Task item – Give the data again in full, with every character unchanged.

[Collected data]
⟨

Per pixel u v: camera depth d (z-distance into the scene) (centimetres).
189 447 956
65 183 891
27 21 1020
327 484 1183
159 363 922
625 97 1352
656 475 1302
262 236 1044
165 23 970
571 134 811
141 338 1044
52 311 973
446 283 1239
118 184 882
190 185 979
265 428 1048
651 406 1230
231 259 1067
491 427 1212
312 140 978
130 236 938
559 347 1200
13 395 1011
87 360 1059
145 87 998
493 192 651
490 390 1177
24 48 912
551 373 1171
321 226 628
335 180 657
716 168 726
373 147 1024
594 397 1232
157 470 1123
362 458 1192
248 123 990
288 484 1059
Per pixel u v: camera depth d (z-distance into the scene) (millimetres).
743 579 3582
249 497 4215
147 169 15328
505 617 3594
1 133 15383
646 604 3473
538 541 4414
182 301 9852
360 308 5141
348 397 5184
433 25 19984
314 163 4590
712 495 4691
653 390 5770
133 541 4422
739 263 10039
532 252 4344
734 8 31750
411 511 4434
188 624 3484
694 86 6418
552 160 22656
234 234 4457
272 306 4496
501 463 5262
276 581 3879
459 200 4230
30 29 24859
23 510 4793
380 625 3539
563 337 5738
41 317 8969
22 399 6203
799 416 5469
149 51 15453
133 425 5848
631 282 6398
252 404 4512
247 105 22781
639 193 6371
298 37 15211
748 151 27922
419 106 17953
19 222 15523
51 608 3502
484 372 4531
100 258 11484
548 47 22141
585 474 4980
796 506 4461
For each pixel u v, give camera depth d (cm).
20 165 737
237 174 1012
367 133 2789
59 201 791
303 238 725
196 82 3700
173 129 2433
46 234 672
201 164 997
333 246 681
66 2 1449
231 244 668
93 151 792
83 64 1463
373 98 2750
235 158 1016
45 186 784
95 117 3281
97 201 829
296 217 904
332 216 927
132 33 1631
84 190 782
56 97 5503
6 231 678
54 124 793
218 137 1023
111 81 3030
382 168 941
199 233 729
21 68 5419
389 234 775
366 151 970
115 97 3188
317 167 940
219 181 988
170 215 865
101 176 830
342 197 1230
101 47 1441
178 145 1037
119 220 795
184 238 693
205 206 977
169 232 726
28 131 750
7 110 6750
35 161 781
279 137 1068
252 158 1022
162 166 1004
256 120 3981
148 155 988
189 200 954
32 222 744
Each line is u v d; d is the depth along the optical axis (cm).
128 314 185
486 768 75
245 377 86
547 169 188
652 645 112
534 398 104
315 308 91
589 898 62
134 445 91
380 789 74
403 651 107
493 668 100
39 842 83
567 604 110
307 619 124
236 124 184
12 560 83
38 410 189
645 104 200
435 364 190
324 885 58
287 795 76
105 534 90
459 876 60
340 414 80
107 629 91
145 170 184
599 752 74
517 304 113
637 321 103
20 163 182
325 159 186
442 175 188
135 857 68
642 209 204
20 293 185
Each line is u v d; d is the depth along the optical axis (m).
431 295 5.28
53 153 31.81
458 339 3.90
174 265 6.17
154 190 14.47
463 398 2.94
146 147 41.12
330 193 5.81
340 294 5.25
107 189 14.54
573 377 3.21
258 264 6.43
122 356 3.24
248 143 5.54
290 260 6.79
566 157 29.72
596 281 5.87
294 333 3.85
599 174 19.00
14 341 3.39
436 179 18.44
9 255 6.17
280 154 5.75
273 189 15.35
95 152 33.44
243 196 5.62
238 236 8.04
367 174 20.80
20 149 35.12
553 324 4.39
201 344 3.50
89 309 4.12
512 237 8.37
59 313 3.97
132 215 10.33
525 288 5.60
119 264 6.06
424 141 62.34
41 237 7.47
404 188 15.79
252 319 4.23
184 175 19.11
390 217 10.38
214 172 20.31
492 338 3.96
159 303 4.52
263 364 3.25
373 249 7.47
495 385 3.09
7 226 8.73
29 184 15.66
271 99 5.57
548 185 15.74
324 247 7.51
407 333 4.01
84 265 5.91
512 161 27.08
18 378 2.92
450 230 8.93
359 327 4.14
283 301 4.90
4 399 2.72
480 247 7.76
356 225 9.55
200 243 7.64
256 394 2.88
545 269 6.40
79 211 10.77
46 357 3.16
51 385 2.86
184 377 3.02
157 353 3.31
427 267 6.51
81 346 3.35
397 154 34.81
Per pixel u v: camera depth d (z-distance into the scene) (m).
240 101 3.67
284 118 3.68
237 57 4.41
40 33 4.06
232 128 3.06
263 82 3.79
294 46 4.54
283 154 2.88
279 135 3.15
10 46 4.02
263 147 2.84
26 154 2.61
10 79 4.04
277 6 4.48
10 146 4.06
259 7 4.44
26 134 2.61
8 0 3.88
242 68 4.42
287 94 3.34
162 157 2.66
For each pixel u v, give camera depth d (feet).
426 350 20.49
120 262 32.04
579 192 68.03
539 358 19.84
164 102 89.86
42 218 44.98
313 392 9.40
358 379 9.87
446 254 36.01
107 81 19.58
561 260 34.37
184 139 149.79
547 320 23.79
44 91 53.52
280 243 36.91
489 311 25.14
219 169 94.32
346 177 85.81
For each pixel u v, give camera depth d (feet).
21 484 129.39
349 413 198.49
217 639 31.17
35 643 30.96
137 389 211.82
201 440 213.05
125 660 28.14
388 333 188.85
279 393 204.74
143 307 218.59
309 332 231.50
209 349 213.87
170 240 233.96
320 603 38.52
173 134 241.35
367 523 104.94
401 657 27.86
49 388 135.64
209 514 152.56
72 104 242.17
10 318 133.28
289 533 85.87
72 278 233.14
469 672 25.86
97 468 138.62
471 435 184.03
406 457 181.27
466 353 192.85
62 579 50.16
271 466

⟩

Completed task –
Per pixel u v: camera depth d (z-distance into the scene) (centimetres).
189 447 956
65 183 891
27 21 1020
327 484 1183
159 363 922
625 97 1352
656 475 1302
262 236 1044
165 23 970
571 134 811
141 338 1044
52 311 973
446 283 1239
118 184 882
190 185 979
265 428 1048
651 406 1230
231 259 1067
491 427 1212
312 140 978
130 236 938
559 347 1200
13 395 1011
87 360 1059
145 87 998
493 192 651
490 390 1177
24 48 912
551 373 1171
321 226 628
335 180 657
716 168 726
373 147 1024
594 397 1232
157 470 1123
362 458 1192
248 123 990
288 484 1059
Per pixel u v: camera depth d (z-distance into the scene) (millimetres).
743 579 3582
249 497 4215
147 169 15328
505 617 3594
1 133 15383
646 604 3473
538 541 4414
182 301 9852
360 308 5141
348 397 5184
433 25 19984
314 163 4590
712 495 4691
653 390 5770
133 541 4422
739 263 10039
532 252 4344
734 8 31750
411 511 4434
188 624 3484
694 86 6418
552 160 22656
234 234 4457
272 306 4496
501 463 5262
276 581 3879
459 200 4230
30 29 24859
23 510 4793
380 625 3539
563 337 5738
41 317 8969
22 399 6203
799 416 5469
149 51 15453
133 425 5848
631 282 6398
252 404 4512
247 105 22781
639 193 6371
298 37 15211
748 151 27922
419 106 17953
19 222 15523
51 608 3502
484 372 4531
100 258 11484
548 47 22141
585 474 4980
796 506 4461
For each pixel u v, give camera depth d (cm).
20 165 737
237 174 1012
367 133 2789
59 201 791
303 238 725
196 82 3700
173 129 2433
46 234 672
201 164 997
333 246 681
66 2 1449
231 244 668
93 151 792
83 64 1463
373 98 2750
235 158 1016
45 186 784
95 117 3281
97 201 829
296 217 904
332 216 927
132 33 1631
84 190 782
56 97 5503
6 231 678
54 124 793
218 137 1023
111 81 3030
382 168 941
199 233 729
21 68 5419
389 234 775
366 151 970
115 97 3188
317 167 940
219 181 988
170 215 865
101 176 830
342 197 1230
101 47 1441
178 145 1037
119 220 795
184 238 693
205 206 977
169 232 726
28 131 750
7 110 6750
35 161 781
279 137 1068
252 158 1022
162 166 1004
256 120 3981
148 155 988
189 200 954
32 222 744
Each line is u v d; d is the depth along the optical axis (cm).
128 314 185
486 768 75
245 377 86
547 169 188
652 645 112
534 398 104
315 308 91
589 898 62
134 445 91
380 789 74
403 651 107
493 668 100
39 842 83
567 604 110
307 619 124
236 124 184
12 560 83
38 410 189
645 104 200
435 364 190
324 885 58
287 795 76
105 534 90
459 876 60
340 414 80
107 629 91
145 170 184
599 752 74
517 304 113
637 321 103
20 163 182
325 159 186
442 175 188
135 857 68
642 209 204
20 293 185
Each line is u v d; d is the depth along the optical axis (m).
431 295 5.28
53 153 31.81
458 339 3.90
174 265 6.17
154 190 14.47
463 398 2.94
146 147 41.12
330 193 5.81
340 294 5.25
107 189 14.54
573 377 3.21
258 264 6.43
122 356 3.24
248 143 5.54
290 260 6.79
566 157 29.72
596 281 5.87
294 333 3.85
599 174 19.00
14 341 3.39
436 179 18.44
9 255 6.17
280 154 5.75
273 189 15.35
95 152 33.44
243 196 5.62
238 236 8.04
367 174 20.80
20 149 35.12
553 324 4.39
201 344 3.50
89 309 4.12
512 237 8.37
59 313 3.97
132 215 10.33
525 288 5.60
119 264 6.06
424 141 62.34
41 237 7.47
404 188 15.79
252 319 4.23
184 175 19.11
390 217 10.38
214 172 20.31
492 338 3.96
159 303 4.52
263 364 3.25
373 249 7.47
495 385 3.09
7 226 8.73
29 184 15.66
271 99 5.57
548 185 15.74
324 247 7.51
407 333 4.01
84 265 5.91
512 161 27.08
18 378 2.92
450 230 8.93
359 327 4.14
283 301 4.90
4 399 2.72
480 247 7.76
356 225 9.55
200 243 7.64
256 394 2.88
545 269 6.40
79 211 10.77
46 357 3.16
51 385 2.86
184 377 3.02
157 353 3.31
427 267 6.51
81 346 3.35
397 154 34.81
Per pixel u v: camera depth d (z-distance into the scene) (m).
240 101 3.67
284 118 3.68
237 57 4.41
40 33 4.06
232 128 3.06
263 82 3.79
294 46 4.54
283 154 2.88
279 135 3.15
10 46 4.02
263 147 2.84
26 154 2.61
10 79 4.04
277 6 4.48
10 146 4.06
259 7 4.44
26 134 2.61
8 0 3.88
242 68 4.42
287 94 3.34
162 157 2.66
For each pixel u v, give camera depth d (feet).
426 350 20.49
120 262 32.04
579 192 68.03
539 358 19.84
164 102 89.86
42 218 44.98
313 392 9.40
358 379 9.87
446 254 36.01
107 81 19.58
561 260 34.37
184 139 149.79
547 320 23.79
44 91 53.52
280 243 36.91
489 311 25.14
219 169 94.32
346 177 85.81
For each pixel u v, give camera depth d (feet).
21 484 129.39
349 413 198.49
217 639 31.17
35 643 30.96
137 389 211.82
201 440 213.05
125 660 28.14
388 333 188.85
279 393 204.74
143 307 218.59
309 332 231.50
209 349 213.87
170 240 233.96
320 603 38.52
173 134 241.35
367 523 104.94
401 657 27.86
49 388 135.64
209 514 152.56
72 104 242.17
10 318 133.28
289 533 85.87
72 278 233.14
469 672 25.86
97 468 138.62
471 435 184.03
406 457 181.27
466 353 192.85
62 579 50.16
271 466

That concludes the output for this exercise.